Response: The problem is that you have identified this behavior as passive-aggressive (PA) and are trying to use methods for PA behavior. Maybe this person is PA in other ways but screaming at you and calling you names is aggressive behavior, not PA behavior. Many people think that aggressive behavior is physical. However, it can also be verbal. In this case, the person is verbally abusive.

Your question indicates that you are trying to use reason to manage an aggressive person. However, often that cannot be done especially if the person won't listen to reason. Although you are asking for an alternative solution, the most important thing is to protect yourself from aggressive behavior. So you are doing the right thing by leaving the situation or hanging up the phone.

However, I assume that you have an ongoing relationship with this person and are looking for a solution so that she would be more responsive and less hostile. Unfortunately, that requires her cooperation and willingness to make changes.
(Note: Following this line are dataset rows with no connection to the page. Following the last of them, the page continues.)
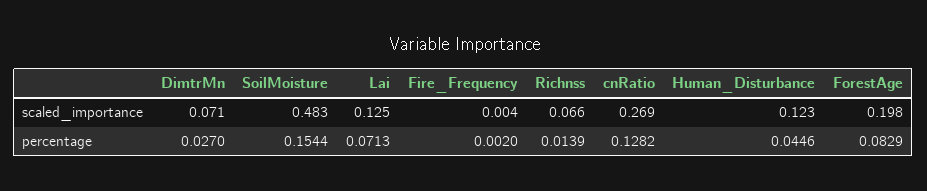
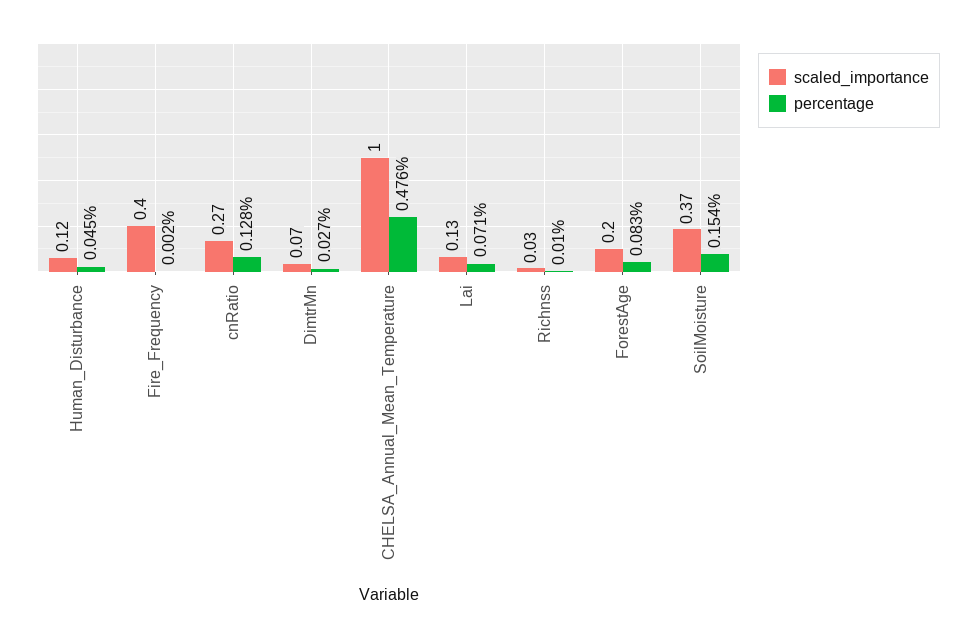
scaled_importance, SoilMoisture: 0.483 -> 0.37
scaled_importance, Fire_Frequency: 0.004 -> 0.4
scaled_importance, Richnss: 0.066 -> 0.03
percentage, Richnss: 0.0139 -> 0.01
scaled_importance, CHELSA_Annual_Mean_Temperature: none -> 1
percentage, CHELSA_Annual_Mean_Temperature: none -> 0.476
It is possible that your method could have some effect if you do it immediately and every time. So rather than trying to reason with her, hang up or leave at the first sign of her aggression. Use the same statement every time you leave or hang up so that eventually she may hear it and come to realize that she can only have a relationship with you if she stops screaming and calling you names. For instance, "We can visit later when you calm down" or "I won't tolerate you screaming and calling me names." Don't worry about whether she hears you, but take immediate action.